Aulya listened intently, her expression gradually softening as she processed his explanation. The intense scrutiny was slowly replaced by something warmer, understanding, maybe even empathy. She had never known about his family connection to their intimidating teacher. His story, while not complete, carried enough genuine emotion to ring true.
"Okay," she said quietly, her voice gentler than before. "That actually makes a lot of sense. More sense than I expected, honestly."

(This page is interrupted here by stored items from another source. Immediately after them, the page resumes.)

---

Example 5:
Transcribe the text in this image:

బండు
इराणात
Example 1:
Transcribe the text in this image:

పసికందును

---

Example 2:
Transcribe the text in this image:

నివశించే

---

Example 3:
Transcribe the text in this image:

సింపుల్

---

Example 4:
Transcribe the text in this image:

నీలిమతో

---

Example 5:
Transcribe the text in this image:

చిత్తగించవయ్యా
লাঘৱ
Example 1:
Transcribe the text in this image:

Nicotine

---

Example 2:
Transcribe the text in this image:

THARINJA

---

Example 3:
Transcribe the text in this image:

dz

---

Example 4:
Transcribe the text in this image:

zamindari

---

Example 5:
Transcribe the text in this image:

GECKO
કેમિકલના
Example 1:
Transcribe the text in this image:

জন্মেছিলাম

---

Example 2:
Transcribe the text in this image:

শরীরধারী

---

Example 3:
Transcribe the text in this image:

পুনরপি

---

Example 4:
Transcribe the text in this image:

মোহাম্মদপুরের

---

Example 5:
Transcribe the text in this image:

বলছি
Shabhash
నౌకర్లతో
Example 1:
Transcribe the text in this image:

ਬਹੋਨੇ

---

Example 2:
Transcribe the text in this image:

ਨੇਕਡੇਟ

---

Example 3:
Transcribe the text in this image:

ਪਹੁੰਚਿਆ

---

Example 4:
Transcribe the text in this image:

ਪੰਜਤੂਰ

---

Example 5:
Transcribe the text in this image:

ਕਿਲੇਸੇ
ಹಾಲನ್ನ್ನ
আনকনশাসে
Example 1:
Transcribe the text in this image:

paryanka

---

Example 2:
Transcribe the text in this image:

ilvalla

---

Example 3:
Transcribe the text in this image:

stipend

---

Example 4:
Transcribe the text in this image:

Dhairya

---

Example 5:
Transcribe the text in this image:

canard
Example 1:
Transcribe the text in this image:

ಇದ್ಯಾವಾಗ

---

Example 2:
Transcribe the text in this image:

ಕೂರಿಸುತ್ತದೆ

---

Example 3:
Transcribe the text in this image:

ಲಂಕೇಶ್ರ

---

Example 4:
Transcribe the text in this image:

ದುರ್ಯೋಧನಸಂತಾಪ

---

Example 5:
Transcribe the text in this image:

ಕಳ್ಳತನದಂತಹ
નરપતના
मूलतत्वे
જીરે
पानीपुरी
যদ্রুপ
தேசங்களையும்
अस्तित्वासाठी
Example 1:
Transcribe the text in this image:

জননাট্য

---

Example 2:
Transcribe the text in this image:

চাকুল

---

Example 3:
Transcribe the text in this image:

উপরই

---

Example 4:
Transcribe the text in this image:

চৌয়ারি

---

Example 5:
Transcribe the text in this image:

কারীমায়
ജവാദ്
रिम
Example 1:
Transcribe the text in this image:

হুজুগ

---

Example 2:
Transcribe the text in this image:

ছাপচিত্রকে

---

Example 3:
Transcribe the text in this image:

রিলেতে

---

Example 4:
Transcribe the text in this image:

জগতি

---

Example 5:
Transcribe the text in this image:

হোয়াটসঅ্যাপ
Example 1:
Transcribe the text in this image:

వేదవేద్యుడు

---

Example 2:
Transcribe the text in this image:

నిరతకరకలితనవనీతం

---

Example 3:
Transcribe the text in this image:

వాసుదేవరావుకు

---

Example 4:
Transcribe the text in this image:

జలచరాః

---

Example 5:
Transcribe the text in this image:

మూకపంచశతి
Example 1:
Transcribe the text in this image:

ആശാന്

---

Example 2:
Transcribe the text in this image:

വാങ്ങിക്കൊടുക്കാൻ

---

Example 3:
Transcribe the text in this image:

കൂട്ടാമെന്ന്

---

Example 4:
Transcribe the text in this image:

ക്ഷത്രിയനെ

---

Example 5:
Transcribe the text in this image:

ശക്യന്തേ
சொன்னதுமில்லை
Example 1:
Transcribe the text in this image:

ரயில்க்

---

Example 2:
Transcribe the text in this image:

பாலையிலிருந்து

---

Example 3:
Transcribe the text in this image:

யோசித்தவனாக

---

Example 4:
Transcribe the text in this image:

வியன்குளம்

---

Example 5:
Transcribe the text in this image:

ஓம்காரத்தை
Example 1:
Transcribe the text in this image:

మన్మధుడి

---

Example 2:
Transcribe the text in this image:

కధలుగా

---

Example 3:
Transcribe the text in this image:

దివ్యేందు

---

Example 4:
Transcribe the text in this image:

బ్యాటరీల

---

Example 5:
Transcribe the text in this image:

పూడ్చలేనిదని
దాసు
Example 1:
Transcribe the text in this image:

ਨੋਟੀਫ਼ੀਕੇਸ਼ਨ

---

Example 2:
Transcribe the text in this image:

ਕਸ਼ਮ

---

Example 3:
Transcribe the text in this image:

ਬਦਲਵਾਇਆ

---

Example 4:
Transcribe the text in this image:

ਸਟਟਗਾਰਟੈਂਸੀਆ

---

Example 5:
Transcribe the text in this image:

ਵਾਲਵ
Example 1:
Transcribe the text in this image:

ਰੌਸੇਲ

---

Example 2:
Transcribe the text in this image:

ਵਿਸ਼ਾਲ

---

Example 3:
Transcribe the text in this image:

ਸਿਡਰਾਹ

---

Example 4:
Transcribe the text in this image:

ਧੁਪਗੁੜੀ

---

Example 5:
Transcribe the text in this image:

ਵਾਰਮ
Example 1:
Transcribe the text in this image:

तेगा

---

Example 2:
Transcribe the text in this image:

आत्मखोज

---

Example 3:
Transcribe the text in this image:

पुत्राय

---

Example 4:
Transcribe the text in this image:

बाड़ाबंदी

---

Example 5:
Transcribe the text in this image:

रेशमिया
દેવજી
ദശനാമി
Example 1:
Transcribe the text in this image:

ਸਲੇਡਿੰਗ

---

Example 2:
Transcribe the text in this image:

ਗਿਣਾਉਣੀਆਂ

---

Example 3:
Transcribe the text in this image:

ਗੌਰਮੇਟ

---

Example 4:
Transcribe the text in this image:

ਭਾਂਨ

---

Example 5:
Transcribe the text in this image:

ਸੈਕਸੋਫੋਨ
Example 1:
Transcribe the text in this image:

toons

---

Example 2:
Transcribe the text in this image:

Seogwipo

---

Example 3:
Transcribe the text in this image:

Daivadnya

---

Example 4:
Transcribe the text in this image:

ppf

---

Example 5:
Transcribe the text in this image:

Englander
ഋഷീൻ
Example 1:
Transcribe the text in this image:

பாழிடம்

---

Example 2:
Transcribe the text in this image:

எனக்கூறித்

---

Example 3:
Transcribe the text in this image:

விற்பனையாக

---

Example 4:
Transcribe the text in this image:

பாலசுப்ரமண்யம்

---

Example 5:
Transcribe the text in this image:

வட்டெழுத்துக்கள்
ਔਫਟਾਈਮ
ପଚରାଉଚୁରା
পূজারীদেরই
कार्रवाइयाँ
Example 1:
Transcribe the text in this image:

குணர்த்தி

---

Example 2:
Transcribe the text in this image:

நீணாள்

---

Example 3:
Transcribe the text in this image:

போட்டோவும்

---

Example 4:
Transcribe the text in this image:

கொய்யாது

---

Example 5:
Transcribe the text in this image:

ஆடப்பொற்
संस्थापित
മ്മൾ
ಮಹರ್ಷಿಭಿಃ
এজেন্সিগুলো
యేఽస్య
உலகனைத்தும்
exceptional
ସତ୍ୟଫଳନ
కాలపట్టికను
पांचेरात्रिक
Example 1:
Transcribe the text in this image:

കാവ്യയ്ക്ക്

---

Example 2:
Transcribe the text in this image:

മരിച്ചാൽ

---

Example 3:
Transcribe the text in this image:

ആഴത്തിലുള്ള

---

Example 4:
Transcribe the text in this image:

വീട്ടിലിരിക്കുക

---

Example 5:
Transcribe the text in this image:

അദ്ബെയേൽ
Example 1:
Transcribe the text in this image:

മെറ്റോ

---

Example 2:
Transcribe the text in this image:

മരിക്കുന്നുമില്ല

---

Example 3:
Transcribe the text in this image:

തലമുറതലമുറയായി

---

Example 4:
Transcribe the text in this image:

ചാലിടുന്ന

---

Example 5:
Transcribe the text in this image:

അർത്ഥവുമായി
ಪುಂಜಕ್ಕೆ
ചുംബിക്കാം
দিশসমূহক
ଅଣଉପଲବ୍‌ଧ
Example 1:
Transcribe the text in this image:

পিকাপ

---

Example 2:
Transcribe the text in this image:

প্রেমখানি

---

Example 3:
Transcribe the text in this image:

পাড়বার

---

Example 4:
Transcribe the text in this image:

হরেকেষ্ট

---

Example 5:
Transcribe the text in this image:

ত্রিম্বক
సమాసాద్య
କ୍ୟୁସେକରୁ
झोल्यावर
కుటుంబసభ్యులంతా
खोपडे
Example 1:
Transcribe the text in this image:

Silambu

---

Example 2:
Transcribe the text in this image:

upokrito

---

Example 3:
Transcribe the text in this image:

She picked up her controller again, a signal that the interrogation was over. "Well," she said, a small but genuine smile returning, "for what it's worth, I think you're doing a pretty good job of proving him wrong."
Ian smiled back, relief and gratitude washing over him. "I have a really good study partner helping me do it."
"Don't get too comfortable with that," she retorted, her thumb hovering over the start button with mock menace. "I'm still planning to absolutely crush you on the final exams."
"We'll see about that," he laughed, the tension finally breaking completely.
As the familiar theme music filled the room and their virtual cars returned to the track, Ian understood that their relationship had shifted into something new and more complex. They were rivals and allies, friends and competitors, bound together by mutual respect and shared academic goals. Aulya was no longer just the key to his academic success or the untouchable genius he'd once envied, she was becoming a true friend, someone who saw more than he intended to reveal but chose to accept his explanations, someone he was increasingly grateful to have by his side in this second chance at life.
The frienemy pact, unspoken but understood by both of them, was finally and completely sealed.